+++ Given data +++

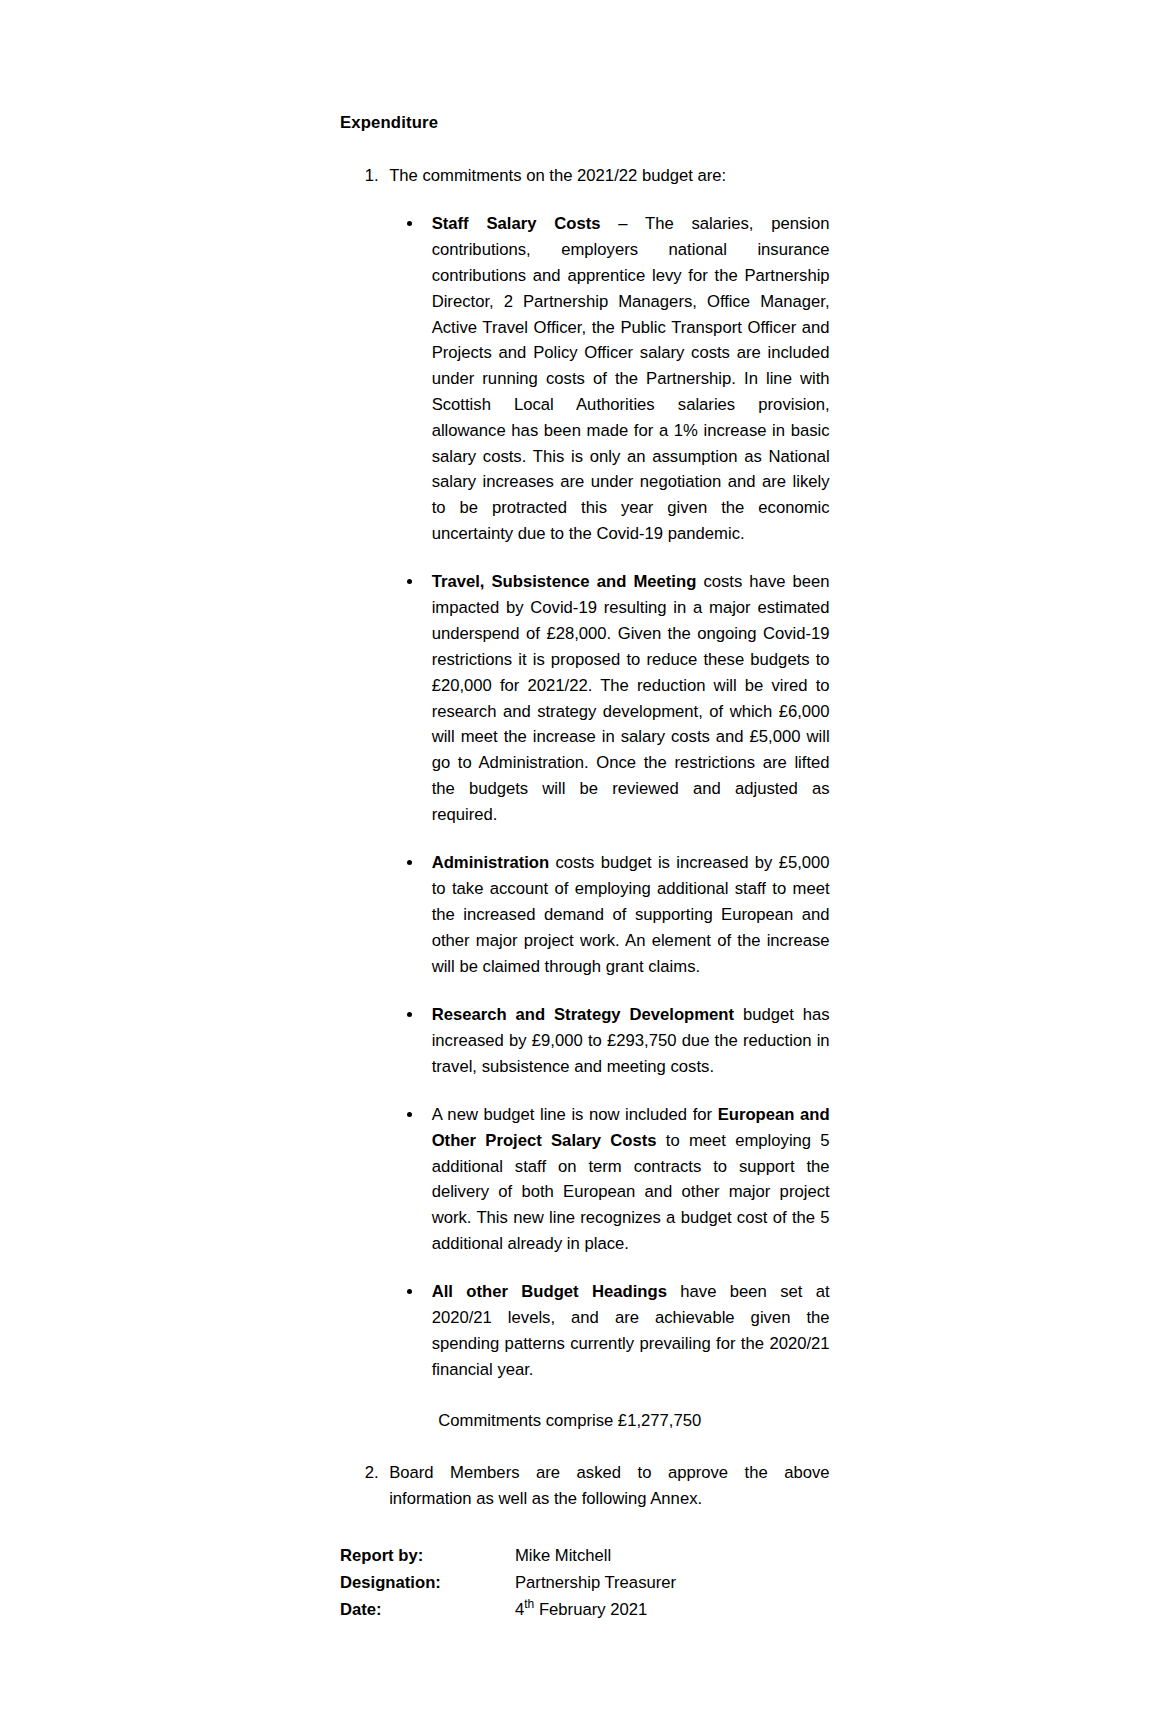Expenditure
The commitments on the 2021/22 budget are:
Staff Salary Costs – The salaries, pension contributions, employers national insurance contributions and apprentice levy for the Partnership Director, 2 Partnership Managers, Office Manager, Active Travel Officer, the Public Transport Officer and Projects and Policy Officer salary costs are included under running costs of the Partnership. In line with Scottish Local Authorities salaries provision, allowance has been made for a 1% increase in basic salary costs. This is only an assumption as National salary increases are under negotiation and are likely to be protracted this year given the economic uncertainty due to the Covid-19 pandemic.
Travel, Subsistence and Meeting costs have been impacted by Covid-19 resulting in a major estimated underspend of £28,000. Given the ongoing Covid-19 restrictions it is proposed to reduce these budgets to £20,000 for 2021/22. The reduction will be vired to research and strategy development, of which £6,000 will meet the increase in salary costs and £5,000 will go to Administration. Once the restrictions are lifted the budgets will be reviewed and adjusted as required.
Administration costs budget is increased by £5,000 to take account of employing additional staff to meet the increased demand of supporting European and other major project work. An element of the increase will be claimed through grant claims.
Research and Strategy Development budget has increased by £9,000 to £293,750 due the reduction in travel, subsistence and meeting costs.
A new budget line is now included for European and Other Project Salary Costs to meet employing 5 additional staff on term contracts to support the delivery of both European and other major project work. This new line recognizes a budget cost of the 5 additional already in place.
All other Budget Headings have been set at 2020/21 levels, and are achievable given the spending patterns currently prevailing for the 2020/21 financial year.
Commitments comprise £1,277,750
Board Members are asked to approve the above information as well as the following Annex.
Report by:
Mike Mitchell
Designation:
Partnership Treasurer
Date:
4th February 2021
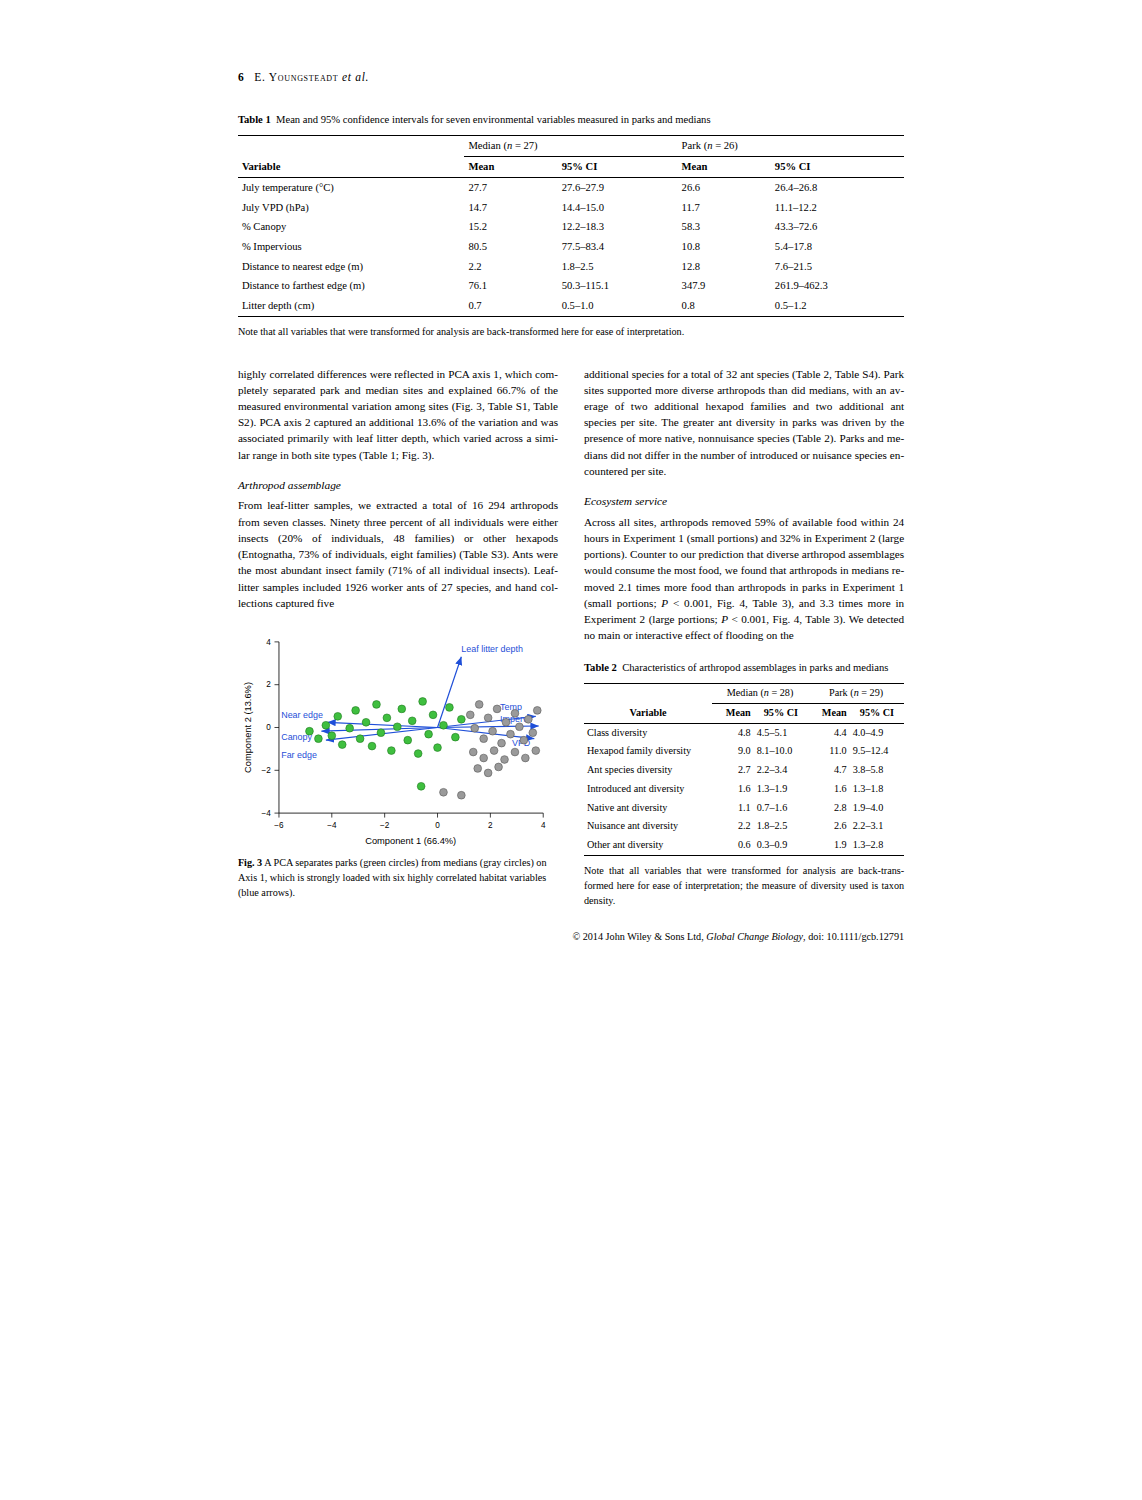6 E. Youngsteadt et al.
Table 1 Mean and 95% confidence intervals for seven environmental variables measured in parks and medians
| | Median ( n = 27) | Park ( n = 26) |
| Variable | Mean | 95% CI | Mean | 95% CI |
| July temperature (°C) | 27.7 | 27.6–27.9 | 26.6 | 26.4–26.8 |
| July VPD (hPa) | 14.7 | 14.4–15.0 | 11.7 | 11.1–12.2 |
| % Canopy | 15.2 | 12.2–18.3 | 58.3 | 43.3–72.6 |
| % Impervious | 80.5 | 77.5–83.4 | 10.8 | 5.4–17.8 |
| Distance to nearest edge (m) | 2.2 | 1.8–2.5 | 12.8 | 7.6–21.5 |
| Distance to farthest edge (m) | 76.1 | 50.3–115.1 | 347.9 | 261.9–462.3 |
| Litter depth (cm) | 0.7 | 0.5–1.0 | 0.8 | 0.5–1.2 |
Note that all variables that were transformed for analysis are back-transformed here for ease of interpretation.
highly correlated differences were reflected in PCA axis 1, which completely separated park and median sites and explained 66.7% of the measured environmental variation among sites (Fig. 3, Table S1, Table S2). PCA axis 2 captured an additional 13.6% of the variation and was associated primarily with leaf litter depth, which varied across a similar range in both site types (Table 1; Fig. 3).
Arthropod assemblage
From leaf-litter samples, we extracted a total of 16 294 arthropods from seven classes. Ninety three percent of all individuals were either insects (20% of individuals, 48 families) or other hexapods (Entognatha, 73% of individuals, eight families) (Table S3). Ants were the most abundant insect family (71% of all individual insects). Leaf-litter samples included 1926 worker ants of 27 species, and hand collections captured five
4 2 0 −2 −4 −6 −4 −2 0 2 4 Component 1 (66.4%) Component 2 (13.6%) Leaf litter depth Temp Imperv VPD Near edge Canopy Far edge
Fig. 3 A PCA separates parks (green circles) from medians (gray circles) on Axis 1, which is strongly loaded with six highly correlated habitat variables (blue arrows).
additional species for a total of 32 ant species (Table 2, Table S4). Park sites supported more diverse arthropods than did medians, with an average of two additional hexapod families and two additional ant species per site. The greater ant diversity in parks was driven by the presence of more native, nonnuisance species (Table 2). Parks and medians did not differ in the number of introduced or nuisance species encountered per site.
Ecosystem service
Across all sites, arthropods removed 59% of available food within 24 hours in Experiment 1 (small portions) and 32% in Experiment 2 (large portions). Counter to our prediction that diverse arthropod assemblages would consume the most food, we found that arthropods in medians removed 2.1 times more food than arthropods in parks in Experiment 1 (small portions; P < 0.001, Fig. 4, Table 3), and 3.3 times more in Experiment 2 (large portions; P < 0.001, Fig. 4, Table 3). We detected no main or interactive effect of flooding on the
Table 2 Characteristics of arthropod assemblages in parks and medians
| | Median ( n = 28) | Park ( n = 29) |
| Variable | Mean | 95% CI | Mean | 95% CI |
| Class diversity | 4.8 | 4.5–5.1 | 4.4 | 4.0–4.9 |
| Hexapod family diversity | 9.0 | 8.1–10.0 | 11.0 | 9.5–12.4 |
| Ant species diversity | 2.7 | 2.2–3.4 | 4.7 | 3.8–5.8 |
| Introduced ant diversity | 1.6 | 1.3–1.9 | 1.6 | 1.3–1.8 |
| Native ant diversity | 1.1 | 0.7–1.6 | 2.8 | 1.9–4.0 |
| Nuisance ant diversity | 2.2 | 1.8–2.5 | 2.6 | 2.2–3.1 |
| Other ant diversity | 0.6 | 0.3–0.9 | 1.9 | 1.3–2.8 |
Note that all variables that were transformed for analysis are back-transformed here for ease of interpretation; the measure of diversity used is taxon density.
© 2014 John Wiley & Sons Ltd, Global Change Biology, doi: 10.1111/gcb.12791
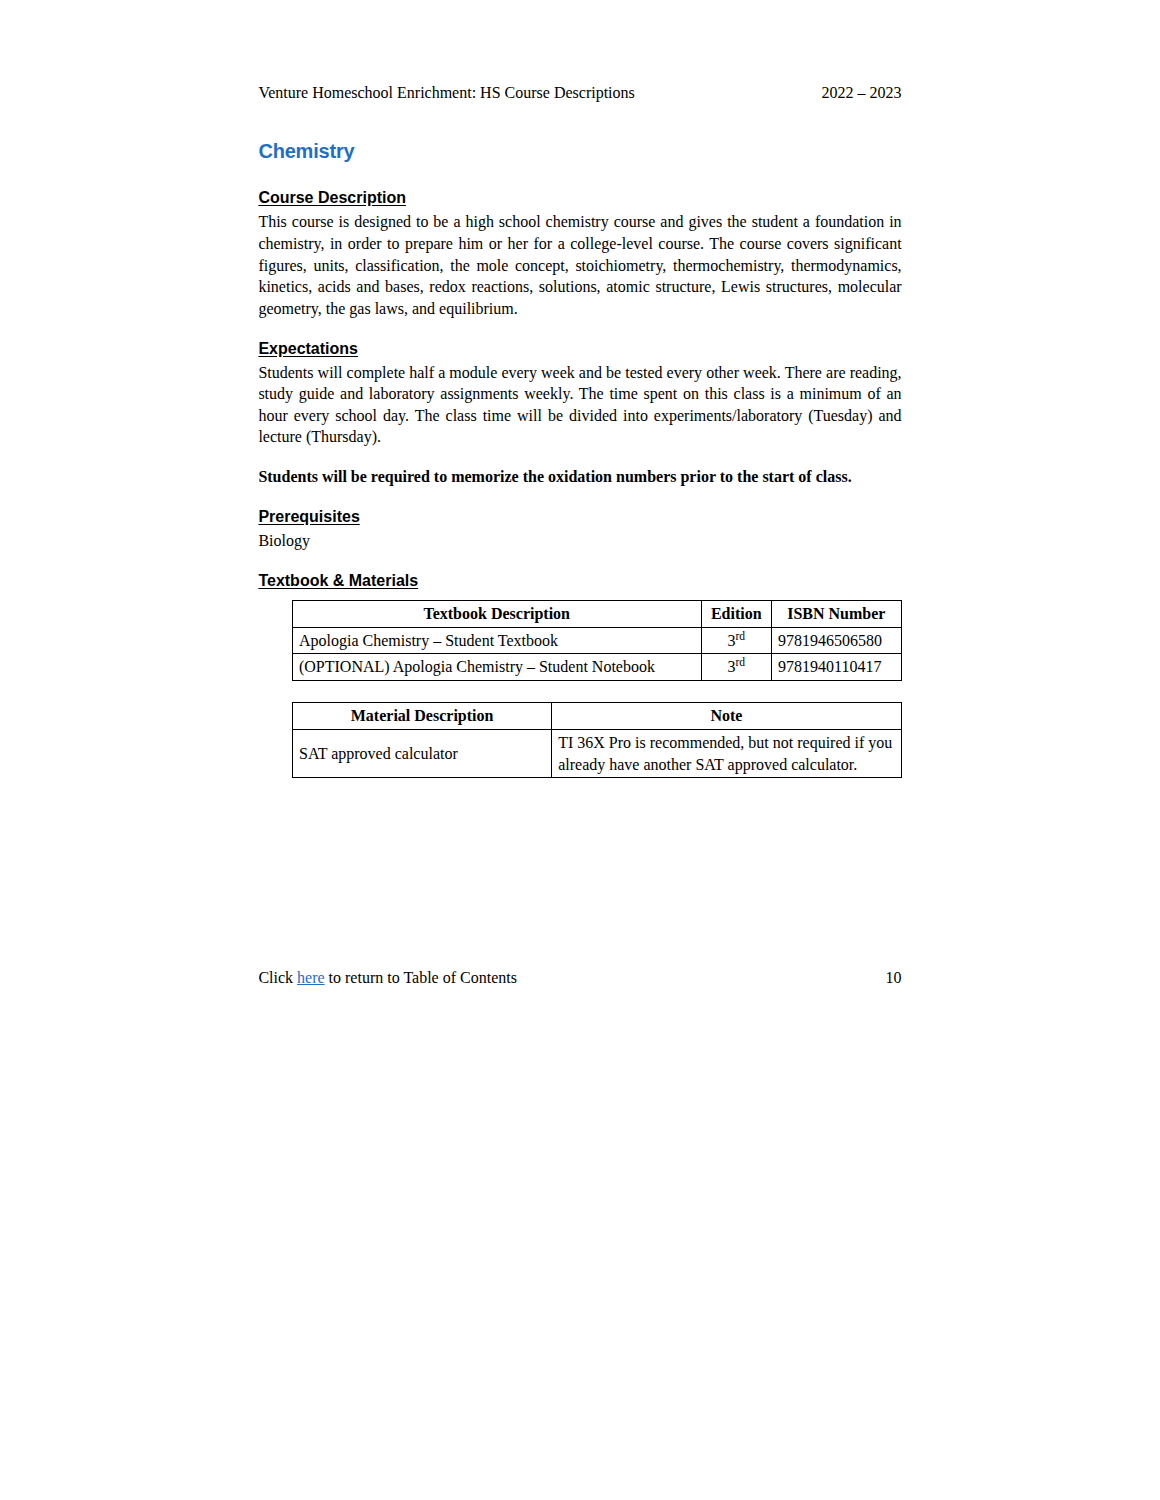Venture Homeschool Enrichment: HS Course Descriptions 2022 – 2023
Chemistry
Course Description
This course is designed to be a high school chemistry course and gives the student a foundation in chemistry, in order to prepare him or her for a college-level course. The course covers significant figures, units, classification, the mole concept, stoichiometry, thermochemistry, thermodynamics, kinetics, acids and bases, redox reactions, solutions, atomic structure, Lewis structures, molecular geometry, the gas laws, and equilibrium.
Expectations
Students will complete half a module every week and be tested every other week. There are reading, study guide and laboratory assignments weekly. The time spent on this class is a minimum of an hour every school day. The class time will be divided into experiments/laboratory (Tuesday) and lecture (Thursday).
Students will be required to memorize the oxidation numbers prior to the start of class.
Prerequisites
Biology
Textbook & Materials
| Textbook Description | Edition | ISBN Number |
| --- | --- | --- |
| Apologia Chemistry – Student Textbook | 3 rd | 9781946506580 |
| (OPTIONAL) Apologia Chemistry – Student Notebook | 3 rd | 9781940110417 |
| Material Description | Note |
| --- | --- |
| SAT approved calculator | TI 36X Pro is recommended, but not required if you already have another SAT approved calculator. |
Click here to return to Table of Contents 10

+++

Please report only the count of lines in the entries above where the word "diverse" appears.

2